Constitutional Court warns critics of its rulings may face contempt charges
The Constitutional Court has warned that critics of its rulings could face prosecution for contempt of court if they unfairly attack its judgments or use expletives in public comments.
In a statement issued on Thursday, the court said that according to the amended law regulating the court, which has been in force since March last year, criticism of the court should be done in an honest manner, with no use of expletives or sarcastic or vengeful language. This provision also refers to comments made on the Internet or in social media, the court said.
Anyone violating this clause could be regarded as acting in contempt of court. The violation carries a maximum imprisonment of one month, a fine of no more than Bt50,000, or both.
“The provision on contempt of court aims at ensuring justice to the concerned parties. The court will enforce this law as much as it is necessary in order to ensure justice in an efficient and fair manner," the statement said.

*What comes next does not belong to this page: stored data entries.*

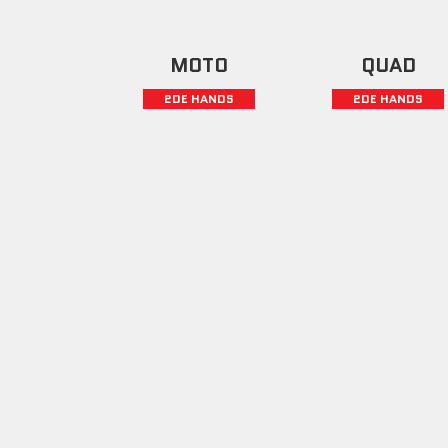
MOTO
QUAD
2DE HANDS
2DE HANDS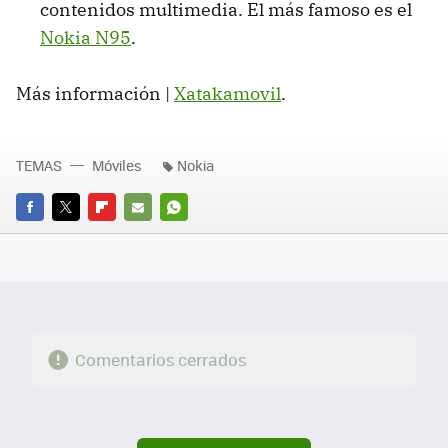
contenidos multimedia. El más famoso es el
Nokia N95
.
Más información |
Xatakamovil
.
TEMAS
Móviles
Nokia
FACEBOOK
TWITTER
FLIPBOARD
E-
WHATSAPP
MAIL
Comentarios cerrados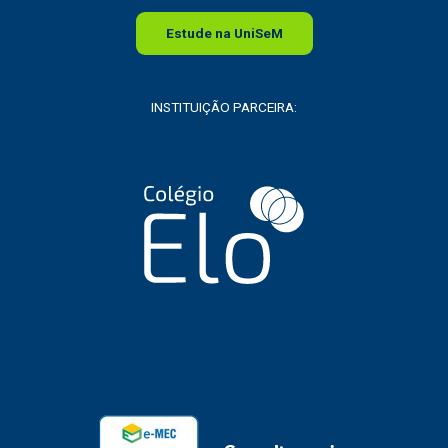
Estude na
Uni
SeM
INSTITUIÇÃO PARCEIRA: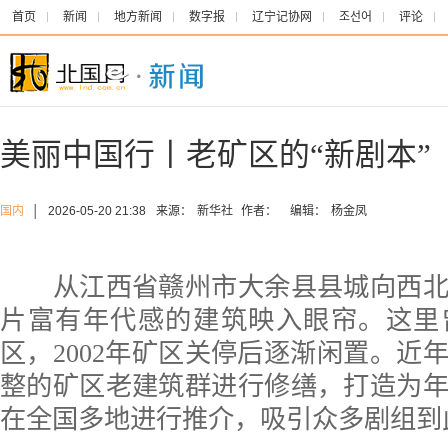
首页
新闻
地方新闻
数字报
辽宁记协网
조선어
评论
美丽中国行丨老矿区的“新剧本”
国内
│
2026-05-20 21:38
来源：
新华社
作者：
编辑：
杨金凤
从江西省赣州市大余县县城向西北驱
片富有年代感的建筑映入眼帘。这里
区，2002年矿区关停后逐渐闲置。近
整的矿区老建筑群进行修缮，打造为
在全国多地进行推介，吸引众多剧组到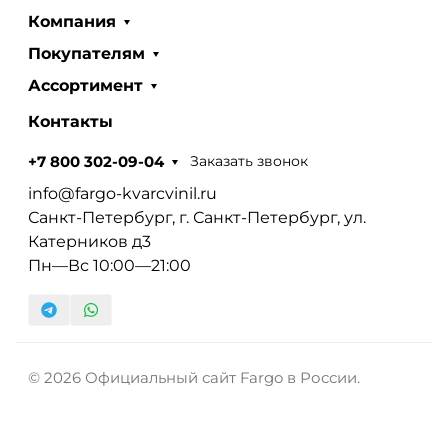
Компания
Покупателям
Ассортимент
Контакты
Заказать звонок
+7 800 302-09-04
info@fargo-kvarcvinil.ru
Санкт-Петербург, г. Санкт-Петербург, ул.
Катерников д3
Пн—Вс 10:00—21:00
© 2026 Официальный сайт Fargo в России.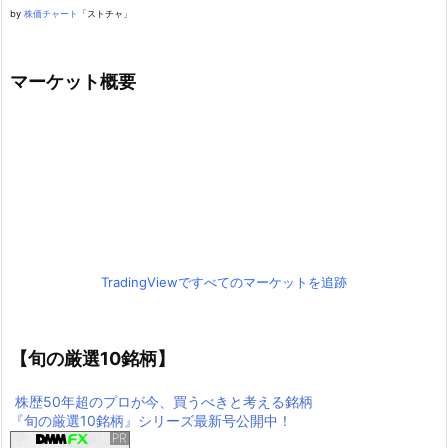
by
株価チャート
「ストチャ」
マーケット概要
TradingViewですべてのマーケットを追跡
【旬の厳選10銘柄】
株歴50年超のプロが今、買うべきと考える銘柄
『旬の厳選10銘柄』シリーズ最新号公開中！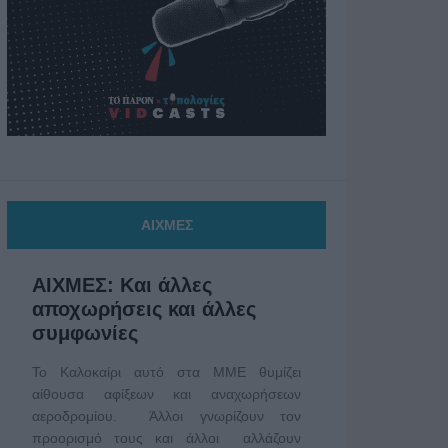
ΑΙΧΜΕΣ
ΑΙΧΜΕΣ: Και άλλες
αποχωρήσεις και άλλες
συμφωνίες
Το Καλοκαίρι αυτό στα ΜΜΕ θυμίζει
αίθουσα αφίξεων και αναχωρήσεων
αεροδρομίου. Άλλοι γνωρίζουν τον
προορισμό τους και άλλοι αλλάζουν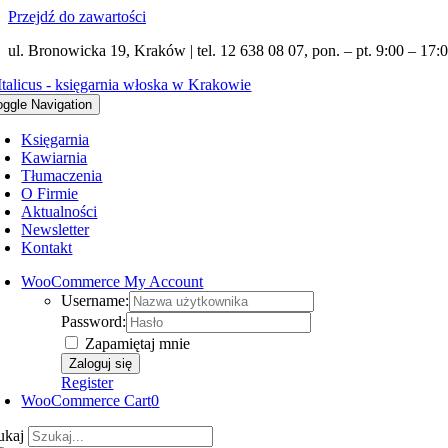
Przejdź do zawartości
ul. Bronowicka 19, Kraków | tel. 12 638 08 07, pon. – pt. 9:00 – 17:0
oggle Navigation
Księgarnia
Kawiarnia
Tłumaczenia
O Firmie
Aktualności
Newsletter
Kontakt
WooCommerce My Account
Username:
Password:
Zapamiętaj mnie
Register
WooCommerce Cart
0
ukaj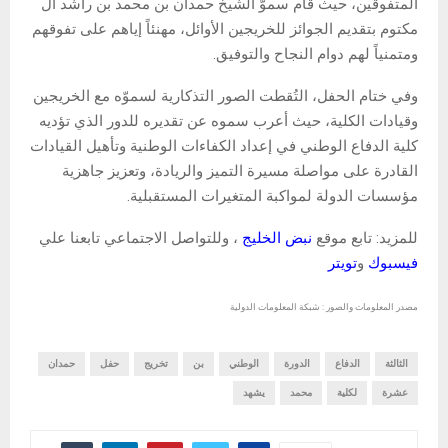
المتفوقين، حيث قام سموّ الشيخ حمدان بن محمد بن راشد آل
مكتوم بتقديم الجوائز للخريجين الأوائل، مهنئاً إياهم على تفوقهم
ومتمنياً لهم دوام النجاح والتوفيق.
وفي ختام الحفل، التُقطت الصور التذكارية لسموّه مع الخريجين
وقيادات الكلية، حيث أعرب سموه عن تقديره للدور الذي تؤديه
كلية الدفاع الوطني في إعداد الكفاءات الوطنية وتأهيل القيادات
القادرة على مواصلة مسيرة التميز والريادة، وتعزيز جاهزية
مؤسسات الدولة لمواكبة المتغيرات المستقبلية.
للمزيد: تابع موقع
نبض الخليج
، وللتواصل الاجتماعي تابعنا علي
فيسبوك
و
تويتر
مصدر المعلومات والصور : شبكة المعلومات الدولية
الثالثة
الدفاع
الدورة
الوطني
بن
تخريج
حفل
حمدان
عشرة
لكلية
محمد
يشهد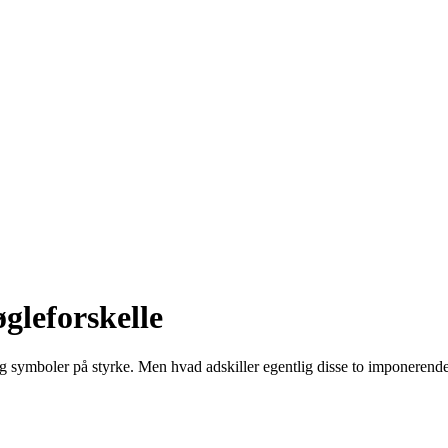
gleforskelle
g symboler på styrke. Men hvad adskiller egentlig disse to imponerend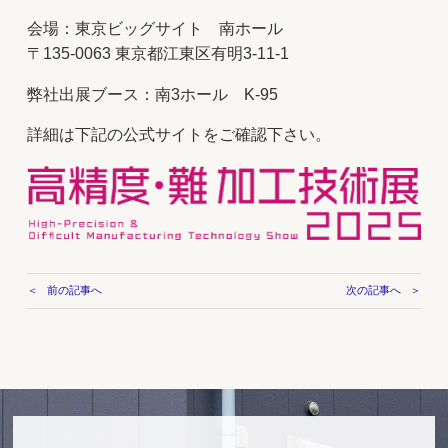
会場：東京ビッグサイト 南ホール
〒135-0063 東京都江東区有明3-11-1
弊社出展ブース：南3ホール K‐95
詳細は下記の公式サイトをご確認下さい。
前の記事へ
次の記事へ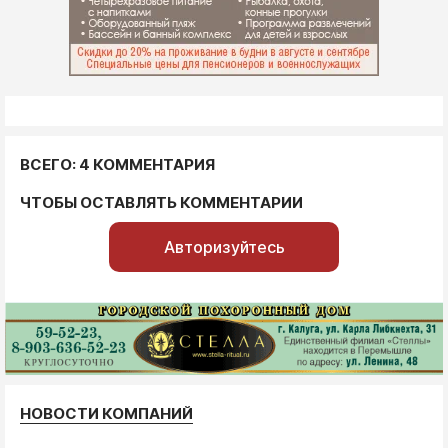
ВСЕГО: 4 КОММЕНТАРИЯ
ЧТОБЫ ОСТАВЛЯТЬ КОММЕНТАРИИ
Авторизуйтесь
НОВОСТИ КОМПАНИЙ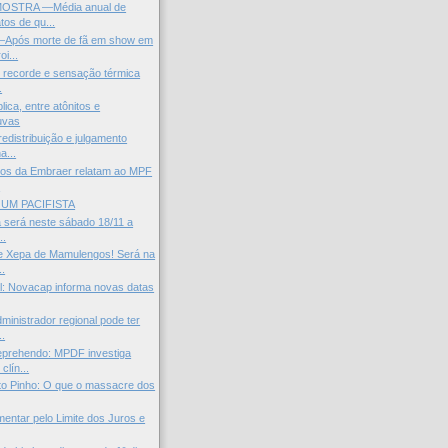
OSTRA —Média anual de
tos de qu...
Após morte de fã em show em
oi...
r recorde e sensação térmica
.
ica, entre atônitos e
uvas
edistribuição e julgamento
a...
ios da Embraer relatam ao MPF
.
UM PACIFISTA
a será neste sábado 18/11 a
..
 Xepa de Mamulengos! Será na
..
: Novacap informa novas datas
ministrador regional pode ter
..
prehendo: MPDF investiga
clín...
to Pinho: O que o massacre dos
mentar pelo Limite dos Juros e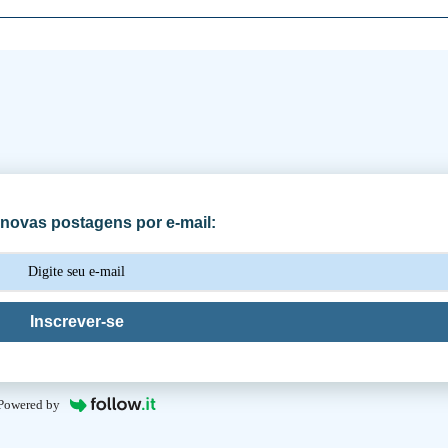
novas postagens por e-mail:
Inscrever-se
Powered by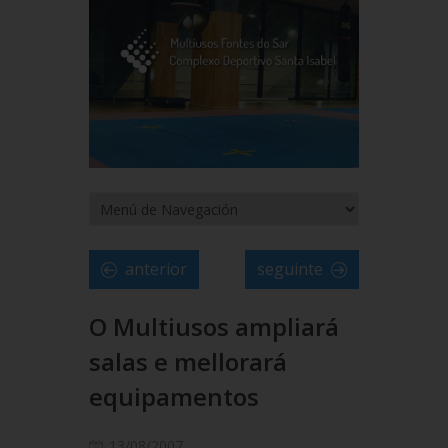
anterior
seguinte
O Multiusos ampliará
salas e mellorará
equipamentos
13/08/2007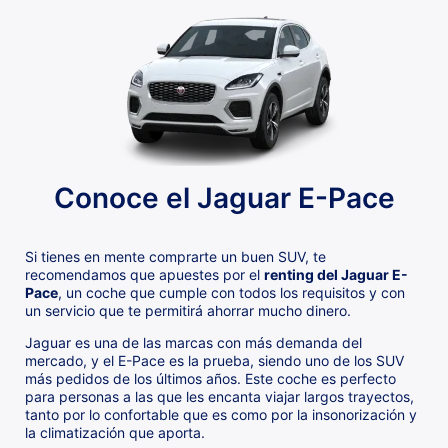
Conoce el Jaguar E-Pace
Si tienes en mente comprarte un buen SUV, te
recomendamos que apuestes por el
renting del Jaguar E-
Pace
, un coche que cumple con todos los requisitos y con
un servicio que te permitirá ahorrar mucho dinero.
Jaguar es una de las marcas con más demanda del
mercado, y el E-Pace es la prueba, siendo uno de los SUV
más pedidos de los últimos años. Este coche es perfecto
para personas a las que les encanta viajar largos trayectos,
tanto por lo confortable que es como por la insonorización y
la climatización que aporta.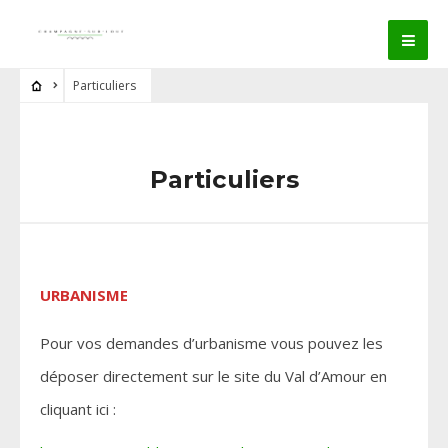
Particuliers
Particuliers
URBANISME
Pour vos demandes d’urbanisme vous pouvez les
déposer directement sur le site du Val d’Amour en
cliquant ici :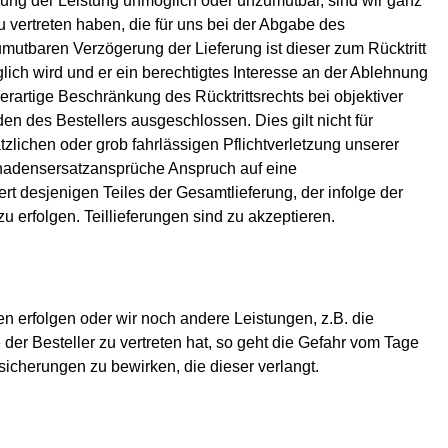
gung der Leistung unmöglich oder unzumutbar, sind wir ganz
zu vertreten haben, die für uns bei der Abgabe des
umutbaren Verzögerung der Lieferung ist dieser zum Rücktritt
lich wird und er ein berechtigtes Interesse an der Ablehnung
derartige Beschränkung des Rücktrittsrechts bei objektiver
den des Bestellers ausgeschlossen. Dies gilt nicht für
zlichen oder grob fahrlässigen Pflichtverletzung unserer
Schadensersatzansprüche Anspruch auf eine
 desjenigen Teiles der Gesamtlieferung, der infolge der
zu erfolgen. Teillieferungen sind zu akzeptieren.
en erfolgen oder wir noch andere Leistungen, z.B. die
r Besteller zu vertreten hat, so geht die Gefahr vom Tage
rsicherungen zu bewirken, die dieser verlangt.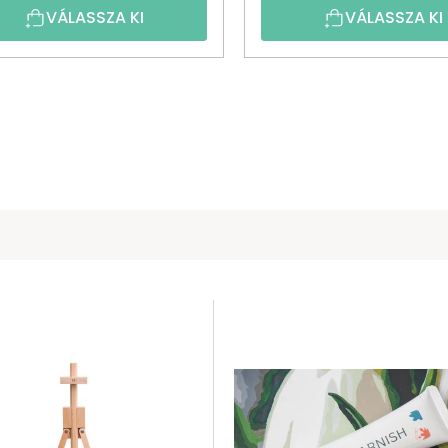
VÁLASSZA KI
VÁLASSZA KI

The statement was issued after the website of the opposition Future Forward Party published a court order for certain executive members of the party, including leader Thanathorn Juangroongruangkit and secretary general Piyabutr Saengkanokkul, to submit their written statement within 15 days in connection with a petition filed with the court that accused them of attempting to overthrow the country's democratic system with the King as head of state.
The post on Future Forward's website attracted many posts critical of the court. It was also clear that many of these posts were from the party's supporters. A lot of the comments harshly attacked the court with foul language.